Its cognition changes as people and their devices walk in and out of it. You change the collective just by arriving at work[12].

This is all wild and crazy speculation, but if I were looking for the emergence of AGI, true human-scale intelligence, barring a massive leap in AI research, it would be in that wild marketplace. The platform business built around IoT will provide unconscionably large returns to those companies that control and govern the interactions between all of the emerging smart devices in our world. It will be simple and efficient and highly predictable. It will never dream about the people scurrying around inside it.

An open marketplace of things, an entire ecology of interacting AIs, will be messy and complex and surprising. The potential winners and losers releasing products and services into the marketplace will be unpredictable and ever-changing[13]. In those markets of wild ecosystems of distributed thinking things, perhaps something truly amazing will happen. Perhaps the building wakes up.

[1] Like the castle from Beauty and the Beast but populated by chartered accountants rather than courtiers with Broadway aspirations.

[2] The company Unroll.me, whose free service removes users from unwanted email subscriptions, was stung by the revelation that they sold users’ email information to third parties. Their response was essentially, “How else did they think we made money?” If you have to bury your business plan in the fine print you are doing something wrong. (See “Whizzo Chocolate Company” and enjoy the larks’ vomit.)

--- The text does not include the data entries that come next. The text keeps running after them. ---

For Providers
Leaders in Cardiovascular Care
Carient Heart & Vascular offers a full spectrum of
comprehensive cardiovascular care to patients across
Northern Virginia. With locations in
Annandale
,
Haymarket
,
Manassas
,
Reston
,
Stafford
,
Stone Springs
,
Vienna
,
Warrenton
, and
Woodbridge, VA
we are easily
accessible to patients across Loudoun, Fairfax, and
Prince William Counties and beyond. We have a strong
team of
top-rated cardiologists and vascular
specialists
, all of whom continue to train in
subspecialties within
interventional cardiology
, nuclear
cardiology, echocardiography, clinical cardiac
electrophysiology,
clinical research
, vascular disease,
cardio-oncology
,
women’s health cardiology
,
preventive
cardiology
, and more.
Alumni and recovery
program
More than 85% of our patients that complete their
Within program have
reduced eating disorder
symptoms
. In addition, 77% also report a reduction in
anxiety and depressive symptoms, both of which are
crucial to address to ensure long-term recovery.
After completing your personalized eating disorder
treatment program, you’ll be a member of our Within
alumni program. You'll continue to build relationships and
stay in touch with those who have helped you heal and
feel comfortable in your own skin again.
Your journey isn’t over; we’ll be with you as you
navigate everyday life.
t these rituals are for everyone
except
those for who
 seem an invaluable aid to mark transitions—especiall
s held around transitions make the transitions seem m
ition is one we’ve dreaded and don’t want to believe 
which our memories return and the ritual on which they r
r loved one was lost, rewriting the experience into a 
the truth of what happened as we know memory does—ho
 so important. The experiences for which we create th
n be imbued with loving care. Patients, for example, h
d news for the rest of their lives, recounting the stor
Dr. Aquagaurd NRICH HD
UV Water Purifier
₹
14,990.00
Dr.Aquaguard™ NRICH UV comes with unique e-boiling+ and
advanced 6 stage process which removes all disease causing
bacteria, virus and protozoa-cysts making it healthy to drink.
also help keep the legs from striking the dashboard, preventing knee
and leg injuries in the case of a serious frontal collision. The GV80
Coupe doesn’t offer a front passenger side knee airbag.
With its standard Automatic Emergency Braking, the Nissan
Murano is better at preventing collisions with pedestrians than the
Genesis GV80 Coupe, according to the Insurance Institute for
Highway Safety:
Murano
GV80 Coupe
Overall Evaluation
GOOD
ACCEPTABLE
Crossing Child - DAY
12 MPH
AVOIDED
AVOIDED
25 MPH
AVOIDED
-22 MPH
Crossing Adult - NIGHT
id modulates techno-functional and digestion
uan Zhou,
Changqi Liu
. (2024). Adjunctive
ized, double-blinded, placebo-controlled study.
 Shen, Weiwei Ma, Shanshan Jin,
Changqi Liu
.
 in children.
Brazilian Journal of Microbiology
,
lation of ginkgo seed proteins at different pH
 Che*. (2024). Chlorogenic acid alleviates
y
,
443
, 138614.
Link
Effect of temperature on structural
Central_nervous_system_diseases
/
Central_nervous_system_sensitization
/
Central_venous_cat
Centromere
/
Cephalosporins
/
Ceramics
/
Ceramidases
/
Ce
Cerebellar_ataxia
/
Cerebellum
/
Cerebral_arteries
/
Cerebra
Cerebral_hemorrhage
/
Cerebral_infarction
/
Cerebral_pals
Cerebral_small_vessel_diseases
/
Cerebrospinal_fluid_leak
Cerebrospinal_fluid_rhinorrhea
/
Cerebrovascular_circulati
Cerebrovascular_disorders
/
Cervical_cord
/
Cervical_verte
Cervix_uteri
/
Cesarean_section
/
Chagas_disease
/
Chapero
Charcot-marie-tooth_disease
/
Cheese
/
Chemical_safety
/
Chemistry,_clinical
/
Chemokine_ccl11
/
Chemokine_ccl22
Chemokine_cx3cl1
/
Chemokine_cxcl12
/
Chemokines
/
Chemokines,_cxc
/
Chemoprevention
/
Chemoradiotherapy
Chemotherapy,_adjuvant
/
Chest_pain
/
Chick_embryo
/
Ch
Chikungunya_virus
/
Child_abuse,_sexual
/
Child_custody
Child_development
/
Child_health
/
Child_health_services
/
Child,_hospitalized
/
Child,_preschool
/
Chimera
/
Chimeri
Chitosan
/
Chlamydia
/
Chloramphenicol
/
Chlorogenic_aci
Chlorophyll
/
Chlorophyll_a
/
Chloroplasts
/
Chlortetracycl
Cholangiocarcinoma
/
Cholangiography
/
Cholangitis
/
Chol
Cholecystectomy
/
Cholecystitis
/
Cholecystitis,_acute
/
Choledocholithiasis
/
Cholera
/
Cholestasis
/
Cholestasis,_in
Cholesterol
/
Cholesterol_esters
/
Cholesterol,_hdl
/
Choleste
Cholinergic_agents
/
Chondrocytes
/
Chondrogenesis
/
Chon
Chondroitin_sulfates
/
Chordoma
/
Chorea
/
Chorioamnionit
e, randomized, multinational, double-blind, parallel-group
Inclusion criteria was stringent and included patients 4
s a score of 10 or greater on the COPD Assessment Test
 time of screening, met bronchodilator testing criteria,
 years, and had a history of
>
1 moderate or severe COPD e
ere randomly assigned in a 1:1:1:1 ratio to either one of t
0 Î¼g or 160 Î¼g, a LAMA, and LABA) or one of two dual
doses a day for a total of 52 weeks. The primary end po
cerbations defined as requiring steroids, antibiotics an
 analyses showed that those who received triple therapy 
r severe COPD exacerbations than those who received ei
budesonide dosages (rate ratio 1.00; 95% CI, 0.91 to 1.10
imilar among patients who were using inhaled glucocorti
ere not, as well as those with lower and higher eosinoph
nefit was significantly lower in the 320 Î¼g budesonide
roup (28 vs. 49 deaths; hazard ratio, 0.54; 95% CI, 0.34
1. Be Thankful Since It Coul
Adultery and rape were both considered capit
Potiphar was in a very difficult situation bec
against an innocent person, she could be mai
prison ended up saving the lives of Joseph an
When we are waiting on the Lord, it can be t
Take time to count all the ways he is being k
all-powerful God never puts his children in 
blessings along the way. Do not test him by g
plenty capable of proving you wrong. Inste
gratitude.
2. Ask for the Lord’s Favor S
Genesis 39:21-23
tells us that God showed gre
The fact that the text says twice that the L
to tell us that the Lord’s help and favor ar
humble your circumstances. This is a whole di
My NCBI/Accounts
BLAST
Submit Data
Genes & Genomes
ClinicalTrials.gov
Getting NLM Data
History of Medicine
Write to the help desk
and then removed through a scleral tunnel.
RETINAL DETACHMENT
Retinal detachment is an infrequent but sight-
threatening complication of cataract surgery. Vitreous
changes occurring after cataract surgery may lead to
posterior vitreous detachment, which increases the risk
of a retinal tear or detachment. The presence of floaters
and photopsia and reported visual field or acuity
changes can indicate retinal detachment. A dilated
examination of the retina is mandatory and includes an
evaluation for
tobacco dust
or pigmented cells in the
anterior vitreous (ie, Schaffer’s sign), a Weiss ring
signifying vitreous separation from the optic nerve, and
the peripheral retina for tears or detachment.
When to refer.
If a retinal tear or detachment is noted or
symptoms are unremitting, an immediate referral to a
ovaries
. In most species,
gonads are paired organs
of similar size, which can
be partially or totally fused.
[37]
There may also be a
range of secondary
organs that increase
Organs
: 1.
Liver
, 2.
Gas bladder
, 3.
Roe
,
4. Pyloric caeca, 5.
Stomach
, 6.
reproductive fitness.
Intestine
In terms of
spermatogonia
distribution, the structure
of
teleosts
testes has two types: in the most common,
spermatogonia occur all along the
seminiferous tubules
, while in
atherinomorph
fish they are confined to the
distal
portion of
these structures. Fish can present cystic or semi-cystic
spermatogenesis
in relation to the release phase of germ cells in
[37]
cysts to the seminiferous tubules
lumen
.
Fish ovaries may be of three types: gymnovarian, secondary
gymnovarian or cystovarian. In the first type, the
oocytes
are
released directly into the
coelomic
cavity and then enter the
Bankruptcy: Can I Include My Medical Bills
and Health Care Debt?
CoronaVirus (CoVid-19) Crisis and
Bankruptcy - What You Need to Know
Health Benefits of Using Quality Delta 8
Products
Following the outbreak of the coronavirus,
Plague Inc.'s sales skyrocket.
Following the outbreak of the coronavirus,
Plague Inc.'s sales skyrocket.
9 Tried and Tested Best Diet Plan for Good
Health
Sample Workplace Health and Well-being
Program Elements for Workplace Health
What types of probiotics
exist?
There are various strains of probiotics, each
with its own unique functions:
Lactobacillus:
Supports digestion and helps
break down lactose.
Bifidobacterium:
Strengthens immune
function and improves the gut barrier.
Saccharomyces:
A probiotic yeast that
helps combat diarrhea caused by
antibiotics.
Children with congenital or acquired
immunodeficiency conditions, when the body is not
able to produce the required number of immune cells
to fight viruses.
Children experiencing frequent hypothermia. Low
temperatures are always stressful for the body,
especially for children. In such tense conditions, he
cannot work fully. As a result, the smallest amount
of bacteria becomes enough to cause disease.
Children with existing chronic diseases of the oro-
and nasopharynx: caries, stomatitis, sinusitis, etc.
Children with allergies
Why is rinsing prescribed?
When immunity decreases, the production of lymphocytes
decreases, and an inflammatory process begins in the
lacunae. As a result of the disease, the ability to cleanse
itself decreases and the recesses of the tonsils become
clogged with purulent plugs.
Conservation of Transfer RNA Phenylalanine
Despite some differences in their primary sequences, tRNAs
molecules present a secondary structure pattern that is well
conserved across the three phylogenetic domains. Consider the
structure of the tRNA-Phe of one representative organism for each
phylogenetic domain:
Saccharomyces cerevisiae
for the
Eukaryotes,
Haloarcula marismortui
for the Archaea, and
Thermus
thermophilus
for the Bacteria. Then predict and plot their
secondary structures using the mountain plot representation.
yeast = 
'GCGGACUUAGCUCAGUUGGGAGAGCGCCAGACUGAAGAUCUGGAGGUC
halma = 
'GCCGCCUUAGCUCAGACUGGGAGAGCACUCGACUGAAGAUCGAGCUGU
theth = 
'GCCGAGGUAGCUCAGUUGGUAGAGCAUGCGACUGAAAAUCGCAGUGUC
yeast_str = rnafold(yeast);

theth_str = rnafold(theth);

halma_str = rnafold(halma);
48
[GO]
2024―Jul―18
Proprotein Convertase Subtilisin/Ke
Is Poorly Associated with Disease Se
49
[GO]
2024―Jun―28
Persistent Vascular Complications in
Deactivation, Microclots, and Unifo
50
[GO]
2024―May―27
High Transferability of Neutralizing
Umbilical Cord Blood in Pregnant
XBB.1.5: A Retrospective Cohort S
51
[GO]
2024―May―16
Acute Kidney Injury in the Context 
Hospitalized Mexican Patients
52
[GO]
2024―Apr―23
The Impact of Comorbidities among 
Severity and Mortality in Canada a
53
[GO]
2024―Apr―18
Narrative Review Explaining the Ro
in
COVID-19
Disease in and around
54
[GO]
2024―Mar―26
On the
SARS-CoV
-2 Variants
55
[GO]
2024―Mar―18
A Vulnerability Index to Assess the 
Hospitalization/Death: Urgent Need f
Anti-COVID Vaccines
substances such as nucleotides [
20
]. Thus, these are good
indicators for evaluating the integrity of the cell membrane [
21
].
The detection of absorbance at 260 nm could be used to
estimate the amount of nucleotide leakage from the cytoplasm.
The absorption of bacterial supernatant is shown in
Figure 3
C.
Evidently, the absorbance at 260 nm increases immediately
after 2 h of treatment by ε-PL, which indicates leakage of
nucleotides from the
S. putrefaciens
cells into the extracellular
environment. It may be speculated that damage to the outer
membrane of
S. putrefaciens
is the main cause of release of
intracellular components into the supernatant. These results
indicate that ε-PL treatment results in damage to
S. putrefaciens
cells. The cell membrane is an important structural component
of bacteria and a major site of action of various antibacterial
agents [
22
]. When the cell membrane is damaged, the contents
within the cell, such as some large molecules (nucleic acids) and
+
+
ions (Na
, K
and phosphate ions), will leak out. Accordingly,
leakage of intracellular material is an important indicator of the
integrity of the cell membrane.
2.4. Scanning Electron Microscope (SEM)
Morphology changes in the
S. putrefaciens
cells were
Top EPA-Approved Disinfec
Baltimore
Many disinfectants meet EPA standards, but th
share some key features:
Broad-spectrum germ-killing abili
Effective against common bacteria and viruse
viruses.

[3] In this metaphor, users are quarks and Facebook is smashing us together, observing the destruction for clues of our deeper nature.

[4] I was busy in the lab and forgot to attend my 30th birthday party. Yes, this actually happened.

[5] No, I do not have a fucking ridiculous IoT juicer waiting for me with a big cup of type 2 diabetes.

[6] Don’t scoff. There is a truly strong case to be made for the toilet as the first line of medical defense. It’s a lab to which every member of your household provides a sample for analysis every day. If that’s not enough, perhaps someone will build a chatbot right into your toilet. You can choose personas for it to comment on the results of its analyses: lab tech, kindly country doctor, wine connoisseur...your secretly hated “best-friend”.

[7] Never pass up an opportunity for a gratuitous new acronym, particularly if it carries with it the chance to work some Mott the Hoople into a future talk. Wait, I need another ‘t’…Marketplace of Terrifying Things? Talkative Things? Total? Tasty?

[8] Security in such a system might seem impossible, but its formalization means no centralized hierarchy can be spoofed, grabbing command of an entire platform. Also, issues of privacy and hacking are here. Fear the IoT fish tank hack.

[9] It’s not even a walled garden. It’s a giant horrific palm oil monocrop home to nothing but rats, cockroaches, and humans.

[10] And aren’t we just such a collective ourselves?

[11] Sustainable dynamics will be a challenge; it is simply astounding that brains work at all and that biomes don’t immediately collapse. What drives their stability in the face of chaos are the higher-order interactions of the individuals and sub-network. These higher-order dynamics (e.g., one nosy friend butting into your dating relationships) help prevent catastrophic monopolies and rapacious defectors. The question is: do individual devices within an MoT network need to explicitly model these dynamics in their trading strategy or do they emerge naturally? Would an IoT need an SEC?

[12] How might this relate to employee lifetime value?

[13] Peter Thiel, isn’t that what a true market should be?